David Cameron, the British Prime Minister, made a speech in Edinburgh this week in which he defended the continuing union of England and Scotland as part of the United Kingdom. Scottish nationalists, lead by Alex Salmond, want full independence; Cameron offered them more powers, but only if they vote no in a referendum. The speech is widely seen as a political masterstroke in which the benefits of the Union, which has been in place for over 300 years (since the Act of Union in 1707), were extolled, without Cameron pointing out the faults of independence. So almost everyone says it’s a goodie – except  Melanie Phillips in The Daily Mail. But then that’s hardly unexpected.

Go Cameron! Alex Salmond, said Iain Martin in The Daily Telegraph, is “finally” “on the back foot.” Cameron’s speech “emphasised the emotional case for the Union”, with “humility and good humor.” Whilst his administration has its faults, his progress with Scotland “merits praise.” Scottish voters, who lapped up Nationalist politics whilst Cameron did nothing when he took power, are still not convinced about devolution – no more now than they were twenty years ago. But they do enjoy “the vague idea” of more powers being transferred. And whilst it was thought that Cameron’s involvement might look like a “Tory toff” bossing Scotland about, on the contrary, Salmond’s ratings have now dipped. And other Unionists will now take their cue from Cameron. There’s a long way to go till the referendum in 2014 – but now, thanks to Cameron, Salmond “faces a proper fight.”

“Of course Scotland could govern itself. So could England. My point is that we do it so much better together,” said Cameron, quoted on the Los Angeles Times.

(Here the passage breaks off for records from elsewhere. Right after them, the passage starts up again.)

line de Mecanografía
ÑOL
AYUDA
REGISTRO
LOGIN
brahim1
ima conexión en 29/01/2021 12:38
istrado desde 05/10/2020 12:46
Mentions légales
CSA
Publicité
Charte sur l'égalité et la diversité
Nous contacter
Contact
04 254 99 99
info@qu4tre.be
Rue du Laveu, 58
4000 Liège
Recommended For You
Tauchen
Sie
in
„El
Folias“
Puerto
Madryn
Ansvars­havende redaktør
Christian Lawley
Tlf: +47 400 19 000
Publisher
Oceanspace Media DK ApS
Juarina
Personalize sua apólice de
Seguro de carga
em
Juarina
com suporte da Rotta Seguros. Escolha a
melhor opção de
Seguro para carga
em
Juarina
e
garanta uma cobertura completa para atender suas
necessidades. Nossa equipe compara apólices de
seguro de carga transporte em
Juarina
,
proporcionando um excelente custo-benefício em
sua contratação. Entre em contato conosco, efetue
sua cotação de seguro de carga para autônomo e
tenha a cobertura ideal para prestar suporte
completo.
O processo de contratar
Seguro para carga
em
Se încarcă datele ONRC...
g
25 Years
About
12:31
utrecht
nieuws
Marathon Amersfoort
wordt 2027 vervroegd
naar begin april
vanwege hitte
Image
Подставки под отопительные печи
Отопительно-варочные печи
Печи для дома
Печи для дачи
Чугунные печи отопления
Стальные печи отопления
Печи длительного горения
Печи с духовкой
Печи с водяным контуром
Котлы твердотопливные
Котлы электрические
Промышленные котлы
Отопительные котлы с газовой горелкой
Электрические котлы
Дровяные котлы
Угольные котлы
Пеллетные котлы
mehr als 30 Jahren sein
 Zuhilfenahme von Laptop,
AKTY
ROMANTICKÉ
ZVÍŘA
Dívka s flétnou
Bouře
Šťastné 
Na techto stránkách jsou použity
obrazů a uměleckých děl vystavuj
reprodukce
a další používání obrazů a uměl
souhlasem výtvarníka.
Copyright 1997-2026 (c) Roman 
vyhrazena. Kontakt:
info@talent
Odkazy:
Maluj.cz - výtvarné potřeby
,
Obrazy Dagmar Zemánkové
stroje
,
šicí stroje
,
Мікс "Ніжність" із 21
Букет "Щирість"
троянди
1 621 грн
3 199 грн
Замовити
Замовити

He has a good case. Cameron was indeed very sensible, said The Times editorial, leaving “warnings about the dangers of independence to others.” He made clear that union was best, not only economically, but practically. For instance, when Glasgow airport was bombed, it was the United Kingdom that could pursue the instigators. He also hinted at other questions. Can Scotland “support its banks?” What about the policing of borders, the share of the defence budget, and its nuclear deterrent? Scotland is “intertwined”, argued Cameron, with the United Kingdom. Cameron must counter the growing feeling in England that the Union is “tiresome to defend and expensive to maintain.” But he won’t have trouble finding arguments to support his case.

Union rocks! Cameron has been “erratic” in much of his decision making, said The Independent’s leader. But this speech was a “delicate” political balancing act, full of nuance. The editorial hoped that, whilst it was clear that there might a case for a referendum, that the power of the union would hold – simply because of the “advantages of union over division.” The “benefits of standing together far outweigh the inward looking temptations of a retreat behind historic borders.”

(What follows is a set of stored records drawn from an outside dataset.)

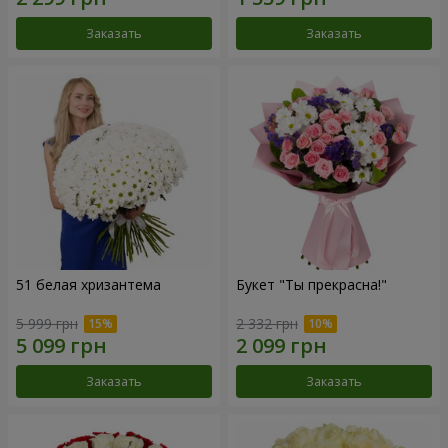
Заказать
Заказать
51 белая хризантема
Букет "Ты прекрасна!"
5 999 грн
2 332 грн
Заказать
Заказать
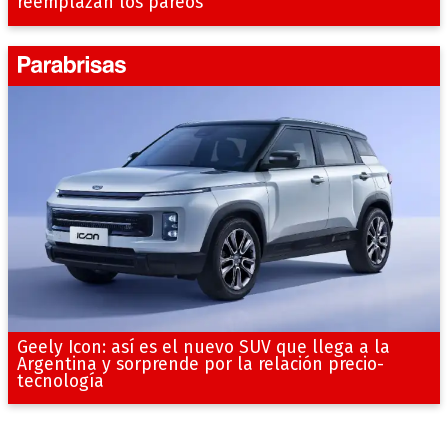
reemplazan los pareos
Geely Icon: así es el nuevo SUV que llega a la
Argentina y sorprende por la relación precio-
tecnología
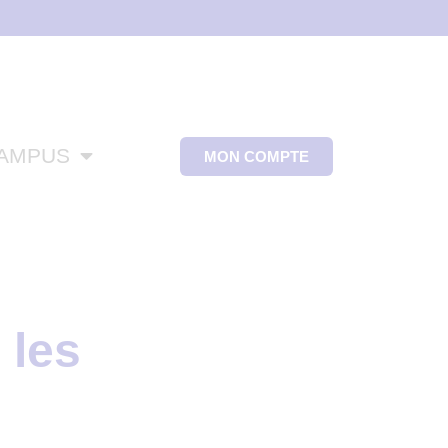
CAMPUS
MON COMPTE
 les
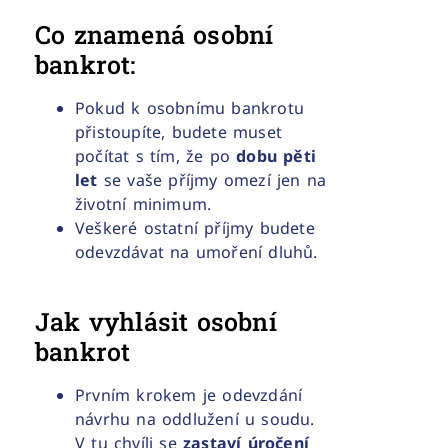
Co znamená osobní
bankrot:
Pokud k osobnímu bankrotu
přistoupíte, budete muset
počítat s tím, že po
dobu pěti
let
se vaše příjmy omezí jen na
životní minimum.
Veškeré ostatní příjmy budete
odevzdávat na umoření dluhů.
Jak vyhlásit osobní
bankrot
Prvním krokem je odevzdání
návrhu na oddlužení u soudu.
V tu chvíli se
zastaví úročení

But the Scots won’t like it. Lesley Riddoch in The Guardian said that Cameron’s “words and imagery” were very “carefully chosen.” He was clever to point out that if Scotland wanted independence, then it would have it. His “enthusiasm seemed genuine, if also somewhat selective.” His claims about British policing, for instance, hardly stand up when you look at corruption in the Metropolitan Police. Talk about the NHS sounds “hollow”, too, when you think that the Lords have rejected the Tory’s plans. His “masterstroke”, though, was suggesting that better tax-raising powers for the Scots would be considered if the Scots – “and only if” – vote no in the referendum. Scots, though, will not be happy – they’ll view his offer of change as wobbly and unclear.

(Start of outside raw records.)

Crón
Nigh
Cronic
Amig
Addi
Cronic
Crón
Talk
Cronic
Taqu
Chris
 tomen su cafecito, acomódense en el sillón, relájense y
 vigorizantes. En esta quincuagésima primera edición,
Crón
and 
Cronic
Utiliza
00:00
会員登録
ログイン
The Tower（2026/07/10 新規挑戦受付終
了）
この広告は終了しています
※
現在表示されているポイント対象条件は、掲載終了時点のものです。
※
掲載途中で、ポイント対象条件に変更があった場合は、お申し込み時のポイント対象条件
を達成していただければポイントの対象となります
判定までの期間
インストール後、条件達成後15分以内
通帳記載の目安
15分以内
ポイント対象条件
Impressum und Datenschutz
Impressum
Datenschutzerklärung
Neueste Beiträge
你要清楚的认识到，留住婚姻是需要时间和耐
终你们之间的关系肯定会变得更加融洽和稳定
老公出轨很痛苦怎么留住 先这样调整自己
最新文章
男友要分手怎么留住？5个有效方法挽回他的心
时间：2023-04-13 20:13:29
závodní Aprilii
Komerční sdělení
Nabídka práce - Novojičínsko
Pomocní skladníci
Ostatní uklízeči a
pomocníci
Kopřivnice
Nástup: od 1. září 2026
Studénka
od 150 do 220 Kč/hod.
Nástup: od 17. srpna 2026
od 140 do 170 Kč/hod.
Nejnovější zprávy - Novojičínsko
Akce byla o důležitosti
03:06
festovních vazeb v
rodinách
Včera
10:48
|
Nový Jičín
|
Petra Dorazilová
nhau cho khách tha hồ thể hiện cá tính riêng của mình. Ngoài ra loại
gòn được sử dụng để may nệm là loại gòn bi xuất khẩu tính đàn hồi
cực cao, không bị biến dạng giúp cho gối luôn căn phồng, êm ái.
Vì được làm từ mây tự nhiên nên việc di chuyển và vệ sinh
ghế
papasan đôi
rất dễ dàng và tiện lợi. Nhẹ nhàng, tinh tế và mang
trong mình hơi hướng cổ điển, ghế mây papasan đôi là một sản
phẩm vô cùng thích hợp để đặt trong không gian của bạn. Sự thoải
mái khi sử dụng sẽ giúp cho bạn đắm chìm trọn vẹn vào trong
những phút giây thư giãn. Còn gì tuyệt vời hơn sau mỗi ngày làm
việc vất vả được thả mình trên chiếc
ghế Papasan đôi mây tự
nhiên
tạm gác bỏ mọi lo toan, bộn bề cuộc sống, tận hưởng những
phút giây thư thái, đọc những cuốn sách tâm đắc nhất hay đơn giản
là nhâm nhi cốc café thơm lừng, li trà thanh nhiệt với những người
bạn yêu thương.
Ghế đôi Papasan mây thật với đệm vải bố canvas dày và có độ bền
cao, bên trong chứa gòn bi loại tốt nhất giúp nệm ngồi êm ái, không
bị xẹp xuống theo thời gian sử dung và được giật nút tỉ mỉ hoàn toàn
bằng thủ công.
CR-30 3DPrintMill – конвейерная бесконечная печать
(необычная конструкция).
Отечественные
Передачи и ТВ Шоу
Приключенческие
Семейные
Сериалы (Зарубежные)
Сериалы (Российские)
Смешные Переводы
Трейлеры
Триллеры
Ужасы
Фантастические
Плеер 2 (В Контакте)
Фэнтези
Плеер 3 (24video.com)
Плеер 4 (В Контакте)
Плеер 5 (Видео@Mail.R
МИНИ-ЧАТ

And here’s Melanie… Melanie Phillips on The Daily Mail was not convinced. Cameron’s got himself into an “invidious” position. He’s been completely “politically maladroit.” He offered Scotland more powers if they decided not to separate. This is “absurdly vague.” But also – what on earth was Cameron doing “going like a supplicant to plead with Alex Salmond?” It makes him “look weak”, and his “vague proposal” makes him look “even weaker.”